*EXERCISE AIM*.
Which lines of the data contain the string "wash"? Copy every one.

=== Begin Enclosure ===

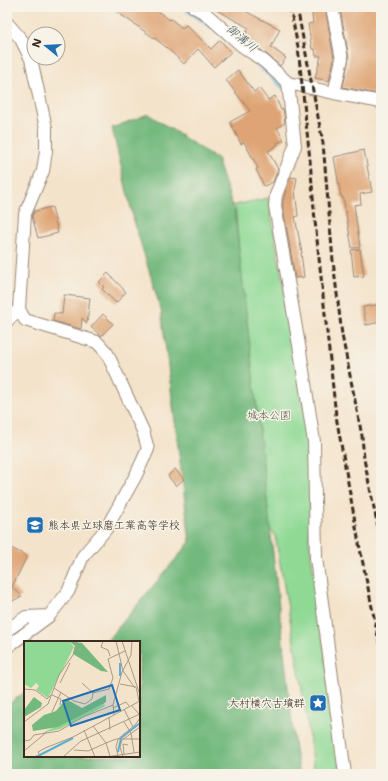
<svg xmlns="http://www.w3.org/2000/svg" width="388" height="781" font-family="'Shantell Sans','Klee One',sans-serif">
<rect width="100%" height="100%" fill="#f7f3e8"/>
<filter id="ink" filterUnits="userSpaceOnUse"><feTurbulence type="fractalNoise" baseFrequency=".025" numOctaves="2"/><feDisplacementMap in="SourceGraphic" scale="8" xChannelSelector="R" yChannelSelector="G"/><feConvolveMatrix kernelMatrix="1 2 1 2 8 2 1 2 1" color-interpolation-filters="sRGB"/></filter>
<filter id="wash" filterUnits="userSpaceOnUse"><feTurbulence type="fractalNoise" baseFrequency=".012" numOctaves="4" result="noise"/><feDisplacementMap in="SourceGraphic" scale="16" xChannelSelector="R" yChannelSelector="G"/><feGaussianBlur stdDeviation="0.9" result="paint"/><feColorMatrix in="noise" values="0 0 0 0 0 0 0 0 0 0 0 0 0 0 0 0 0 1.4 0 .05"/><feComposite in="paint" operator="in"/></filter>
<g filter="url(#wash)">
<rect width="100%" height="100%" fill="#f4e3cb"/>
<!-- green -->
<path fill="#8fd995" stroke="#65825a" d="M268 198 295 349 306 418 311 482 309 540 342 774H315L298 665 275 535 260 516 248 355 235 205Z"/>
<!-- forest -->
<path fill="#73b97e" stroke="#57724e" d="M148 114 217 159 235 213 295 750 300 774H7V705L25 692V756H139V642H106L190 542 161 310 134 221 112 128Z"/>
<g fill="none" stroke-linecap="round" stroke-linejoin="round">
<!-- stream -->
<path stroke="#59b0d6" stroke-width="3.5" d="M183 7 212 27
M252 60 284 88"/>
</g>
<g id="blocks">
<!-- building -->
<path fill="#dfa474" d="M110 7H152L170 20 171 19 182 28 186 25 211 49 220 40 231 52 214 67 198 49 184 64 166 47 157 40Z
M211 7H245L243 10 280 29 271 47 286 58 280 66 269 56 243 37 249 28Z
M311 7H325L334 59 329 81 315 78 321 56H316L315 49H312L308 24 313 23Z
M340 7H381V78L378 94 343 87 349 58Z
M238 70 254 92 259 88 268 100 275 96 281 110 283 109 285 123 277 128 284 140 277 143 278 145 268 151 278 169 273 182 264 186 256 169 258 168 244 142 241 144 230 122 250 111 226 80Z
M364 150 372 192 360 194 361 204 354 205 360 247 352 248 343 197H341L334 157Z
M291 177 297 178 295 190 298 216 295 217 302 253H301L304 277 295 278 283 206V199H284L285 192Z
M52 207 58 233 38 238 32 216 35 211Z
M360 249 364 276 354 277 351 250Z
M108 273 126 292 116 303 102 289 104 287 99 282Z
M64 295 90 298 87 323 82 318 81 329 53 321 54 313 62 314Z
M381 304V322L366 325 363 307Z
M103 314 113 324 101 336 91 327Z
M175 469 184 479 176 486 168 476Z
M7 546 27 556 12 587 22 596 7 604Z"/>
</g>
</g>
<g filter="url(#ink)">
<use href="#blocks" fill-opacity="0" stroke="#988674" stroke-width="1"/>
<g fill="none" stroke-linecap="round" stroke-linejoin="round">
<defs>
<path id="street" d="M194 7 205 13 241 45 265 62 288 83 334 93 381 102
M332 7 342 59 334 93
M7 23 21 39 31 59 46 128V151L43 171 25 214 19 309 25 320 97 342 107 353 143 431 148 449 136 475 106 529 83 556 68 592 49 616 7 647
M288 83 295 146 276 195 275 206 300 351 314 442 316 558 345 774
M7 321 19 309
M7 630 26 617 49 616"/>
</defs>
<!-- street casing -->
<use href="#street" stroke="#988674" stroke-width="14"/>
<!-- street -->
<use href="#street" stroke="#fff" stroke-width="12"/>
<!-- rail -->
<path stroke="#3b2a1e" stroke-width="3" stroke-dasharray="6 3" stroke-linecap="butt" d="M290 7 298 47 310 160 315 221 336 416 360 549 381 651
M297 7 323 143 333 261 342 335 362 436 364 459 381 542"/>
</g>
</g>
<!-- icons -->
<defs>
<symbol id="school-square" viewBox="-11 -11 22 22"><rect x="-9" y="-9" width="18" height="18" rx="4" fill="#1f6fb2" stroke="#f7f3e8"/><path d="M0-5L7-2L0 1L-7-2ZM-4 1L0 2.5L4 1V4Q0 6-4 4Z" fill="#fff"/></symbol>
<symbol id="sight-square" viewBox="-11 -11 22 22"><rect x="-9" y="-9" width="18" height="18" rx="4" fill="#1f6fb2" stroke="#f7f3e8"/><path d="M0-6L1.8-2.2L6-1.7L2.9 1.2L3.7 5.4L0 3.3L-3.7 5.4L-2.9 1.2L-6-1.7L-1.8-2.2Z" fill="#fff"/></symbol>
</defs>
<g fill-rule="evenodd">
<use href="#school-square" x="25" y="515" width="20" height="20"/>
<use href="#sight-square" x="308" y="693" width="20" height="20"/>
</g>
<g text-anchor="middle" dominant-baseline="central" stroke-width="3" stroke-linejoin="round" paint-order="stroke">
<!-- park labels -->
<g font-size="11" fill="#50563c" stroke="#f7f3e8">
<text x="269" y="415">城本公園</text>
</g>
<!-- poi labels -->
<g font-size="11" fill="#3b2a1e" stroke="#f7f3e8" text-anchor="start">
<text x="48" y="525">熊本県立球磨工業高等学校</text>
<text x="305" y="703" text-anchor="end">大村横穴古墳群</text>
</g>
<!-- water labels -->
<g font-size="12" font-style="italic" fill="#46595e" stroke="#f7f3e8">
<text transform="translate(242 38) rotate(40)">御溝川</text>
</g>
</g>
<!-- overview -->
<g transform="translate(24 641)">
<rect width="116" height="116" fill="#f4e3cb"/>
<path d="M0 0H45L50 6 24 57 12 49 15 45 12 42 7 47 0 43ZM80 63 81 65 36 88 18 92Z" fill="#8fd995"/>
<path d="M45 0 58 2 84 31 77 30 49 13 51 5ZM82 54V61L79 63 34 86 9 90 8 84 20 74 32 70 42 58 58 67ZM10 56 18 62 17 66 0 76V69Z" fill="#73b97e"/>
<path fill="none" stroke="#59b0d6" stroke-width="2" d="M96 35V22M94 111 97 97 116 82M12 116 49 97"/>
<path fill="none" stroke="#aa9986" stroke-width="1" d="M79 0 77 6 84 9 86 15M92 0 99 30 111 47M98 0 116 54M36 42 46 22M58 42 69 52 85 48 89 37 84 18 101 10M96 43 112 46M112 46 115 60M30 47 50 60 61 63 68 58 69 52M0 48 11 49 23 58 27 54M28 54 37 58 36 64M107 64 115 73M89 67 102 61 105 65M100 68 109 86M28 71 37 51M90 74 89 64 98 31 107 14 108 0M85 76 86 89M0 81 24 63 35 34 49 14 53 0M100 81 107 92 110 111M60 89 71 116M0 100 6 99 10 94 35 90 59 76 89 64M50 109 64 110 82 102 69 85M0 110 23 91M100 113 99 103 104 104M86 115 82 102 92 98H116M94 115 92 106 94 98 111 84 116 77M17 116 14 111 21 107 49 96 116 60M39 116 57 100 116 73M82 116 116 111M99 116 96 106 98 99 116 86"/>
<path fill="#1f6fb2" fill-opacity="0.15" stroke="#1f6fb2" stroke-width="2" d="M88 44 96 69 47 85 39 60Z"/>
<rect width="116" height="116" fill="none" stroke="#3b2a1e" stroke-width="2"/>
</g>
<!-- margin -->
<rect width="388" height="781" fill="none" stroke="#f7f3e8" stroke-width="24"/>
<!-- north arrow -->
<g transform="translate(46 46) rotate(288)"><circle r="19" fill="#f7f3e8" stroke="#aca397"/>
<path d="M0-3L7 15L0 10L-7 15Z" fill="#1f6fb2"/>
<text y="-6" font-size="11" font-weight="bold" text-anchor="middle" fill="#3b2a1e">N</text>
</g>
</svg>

=== End Enclosure ===

*REPLY TO THE EXERCISE*.
<filter id="wash" filterUnits="userSpaceOnUse"><feTurbulence type="fractalNoise" baseFrequency=".012" numOctaves="4" result="noise"/><feDisplacementMap in="SourceGraphic" scale="16" xChannelSelector="R" yChannelSelector="G"/><feGaussianBlur stdDeviation="0.9" result="paint"/><feColorMatrix in="noise" values="0 0 0 0 0 0 0 0 0 0 0 0 0 0 0 0 0 1.4 0 .05"/><feComposite in="paint" operator="in"/></filter>
<g filter="url(#wash)">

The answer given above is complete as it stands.